Opioid overdose deaths fell in Vermont for the second consecutive year, the state Department of Health reported on Monday, mimicking a national trend that has encouraged experts despite uncertainty over which interventions are having the biggest impact.
The number of people who fatally overdosed on opioids in Vermont last year — 183 — represents a nearly 25 percent decline from the 236 deaths recorded in 2023. Health officials say they’re encouraged by the drop, even though the toll remains well above pre-pandemic averages.
“Vermont’s communities know the lasting toll the opioid epidemic has taken in our state,” interim Health Commissioner Julie Arel said in a statement. “Seeing this decline in overdose deaths is heartening, but we can’t take our foot off the gas.”
Overdose deaths are falling at a similar rate nationally, according to provisional data released by the U.S. Centers for Disease Control and Prevention. Increased access to treatment and overdose-reversal medication has likely played a role, along with awareness campaigns aimed at drug users.
But some researchers have also pointed to changes in the illicit drug supply that they say may be leading to fewer deaths.
Fentanyl sold on the street appears to be getting weaker in some parts of the country, the New York Times reported this winter, perhaps in part because of increased law enforcement efforts to crack down on the international supply chain. The increased prevalence of the animal tranquilizer xylazine may also be a factor, since it has sedating effects that can lead people to use less each day.
And some experts posit that a decline in deaths was inevitable, theorizing that fentanyl has been killing drug users at such a rapid rate that there are simply fewer people at risk these days.
In Vermont, some of the steepest declines were in southern counties, which have long been among the hardest hit areas. Rutland, Windham and Bennington counties reported a combined 35 overdose deaths last year, compared to 86 in 2023. Chittenden County, meanwhile, has reported an average of 50 deaths each of the last three years.
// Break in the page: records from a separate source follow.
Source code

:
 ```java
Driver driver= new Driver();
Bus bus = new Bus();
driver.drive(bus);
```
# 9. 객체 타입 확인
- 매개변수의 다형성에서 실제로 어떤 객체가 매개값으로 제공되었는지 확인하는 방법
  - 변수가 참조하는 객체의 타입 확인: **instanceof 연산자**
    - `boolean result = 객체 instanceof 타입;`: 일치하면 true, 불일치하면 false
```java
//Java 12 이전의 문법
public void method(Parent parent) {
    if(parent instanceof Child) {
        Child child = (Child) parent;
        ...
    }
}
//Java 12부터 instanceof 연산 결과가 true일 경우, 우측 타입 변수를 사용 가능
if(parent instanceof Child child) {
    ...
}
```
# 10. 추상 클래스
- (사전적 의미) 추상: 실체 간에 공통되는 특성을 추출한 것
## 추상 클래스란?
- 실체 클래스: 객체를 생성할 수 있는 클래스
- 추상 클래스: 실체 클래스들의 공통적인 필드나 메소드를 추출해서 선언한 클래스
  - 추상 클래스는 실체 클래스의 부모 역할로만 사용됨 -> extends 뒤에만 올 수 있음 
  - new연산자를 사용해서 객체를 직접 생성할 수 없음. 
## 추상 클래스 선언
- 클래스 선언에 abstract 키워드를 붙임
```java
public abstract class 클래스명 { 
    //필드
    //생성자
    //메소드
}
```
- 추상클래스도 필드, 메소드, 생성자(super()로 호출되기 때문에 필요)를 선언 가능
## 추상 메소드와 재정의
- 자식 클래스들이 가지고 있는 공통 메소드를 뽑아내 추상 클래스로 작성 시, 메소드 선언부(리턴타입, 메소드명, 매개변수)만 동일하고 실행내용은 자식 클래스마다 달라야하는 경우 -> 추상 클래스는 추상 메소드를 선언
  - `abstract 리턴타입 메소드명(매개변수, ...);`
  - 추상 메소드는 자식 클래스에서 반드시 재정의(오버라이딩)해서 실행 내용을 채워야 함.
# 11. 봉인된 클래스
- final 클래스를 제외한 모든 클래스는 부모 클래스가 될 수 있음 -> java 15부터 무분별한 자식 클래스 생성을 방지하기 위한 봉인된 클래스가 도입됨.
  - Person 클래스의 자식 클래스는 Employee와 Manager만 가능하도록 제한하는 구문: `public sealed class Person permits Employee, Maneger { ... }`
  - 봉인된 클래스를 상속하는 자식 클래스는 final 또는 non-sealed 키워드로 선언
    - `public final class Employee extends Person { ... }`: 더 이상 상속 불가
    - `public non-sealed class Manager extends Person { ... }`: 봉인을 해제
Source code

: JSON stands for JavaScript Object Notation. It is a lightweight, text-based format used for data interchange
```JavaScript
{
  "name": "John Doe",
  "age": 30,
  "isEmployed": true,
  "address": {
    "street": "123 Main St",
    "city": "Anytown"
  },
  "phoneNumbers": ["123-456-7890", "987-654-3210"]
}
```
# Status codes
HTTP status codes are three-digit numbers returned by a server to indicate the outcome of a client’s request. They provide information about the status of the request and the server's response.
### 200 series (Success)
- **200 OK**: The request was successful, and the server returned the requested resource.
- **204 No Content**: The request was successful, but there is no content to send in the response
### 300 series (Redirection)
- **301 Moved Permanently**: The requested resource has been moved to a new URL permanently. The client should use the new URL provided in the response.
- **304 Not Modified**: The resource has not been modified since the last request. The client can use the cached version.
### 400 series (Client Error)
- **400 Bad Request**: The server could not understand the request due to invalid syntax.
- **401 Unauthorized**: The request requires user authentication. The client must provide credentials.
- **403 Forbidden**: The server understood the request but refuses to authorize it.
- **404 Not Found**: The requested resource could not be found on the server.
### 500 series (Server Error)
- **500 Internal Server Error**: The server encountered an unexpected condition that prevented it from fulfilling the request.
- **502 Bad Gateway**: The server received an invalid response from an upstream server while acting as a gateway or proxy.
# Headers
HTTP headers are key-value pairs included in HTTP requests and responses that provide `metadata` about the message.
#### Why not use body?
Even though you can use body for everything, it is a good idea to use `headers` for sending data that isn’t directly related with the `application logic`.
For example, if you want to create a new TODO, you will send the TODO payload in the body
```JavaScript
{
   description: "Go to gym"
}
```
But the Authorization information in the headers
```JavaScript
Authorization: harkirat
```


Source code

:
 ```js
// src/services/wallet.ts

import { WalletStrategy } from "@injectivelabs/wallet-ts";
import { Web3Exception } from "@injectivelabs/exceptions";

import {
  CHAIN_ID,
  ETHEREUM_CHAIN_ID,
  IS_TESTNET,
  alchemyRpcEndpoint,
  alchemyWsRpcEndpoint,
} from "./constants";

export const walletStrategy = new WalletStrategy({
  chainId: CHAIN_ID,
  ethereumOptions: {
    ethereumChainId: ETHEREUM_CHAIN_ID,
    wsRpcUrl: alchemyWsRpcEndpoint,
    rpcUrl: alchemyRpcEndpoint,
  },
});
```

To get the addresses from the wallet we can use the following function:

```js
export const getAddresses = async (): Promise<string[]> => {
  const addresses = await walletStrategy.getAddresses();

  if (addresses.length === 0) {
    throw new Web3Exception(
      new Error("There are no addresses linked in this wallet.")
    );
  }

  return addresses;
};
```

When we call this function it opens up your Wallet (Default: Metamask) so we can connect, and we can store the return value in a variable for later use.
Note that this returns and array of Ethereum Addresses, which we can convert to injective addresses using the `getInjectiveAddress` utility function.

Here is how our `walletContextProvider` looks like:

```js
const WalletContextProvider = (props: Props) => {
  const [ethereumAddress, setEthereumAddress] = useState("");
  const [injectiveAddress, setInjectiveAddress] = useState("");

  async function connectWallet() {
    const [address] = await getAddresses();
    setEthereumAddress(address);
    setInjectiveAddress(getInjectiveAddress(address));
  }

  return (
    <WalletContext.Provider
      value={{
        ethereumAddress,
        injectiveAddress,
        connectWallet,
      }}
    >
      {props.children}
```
Fentanyl continues to be implicated in almost all overdose deaths, while heroin has virtually disappeared from Vermont’s data, with it involved in just three deaths. Cocaine was involved in two-thirds of the deaths — a significant increase compared to just a few years ago, suggesting that many people are using more than one substance.
The state also reported an increase in the number of fatal overdoses that didn’t involve opioids, a figure that is tallied separately. Forty-two people died in 2024 from overdosing on drugs such as alcohol, methamphetamine or benzodiazepines, a nearly 20 percent increase over the previous year.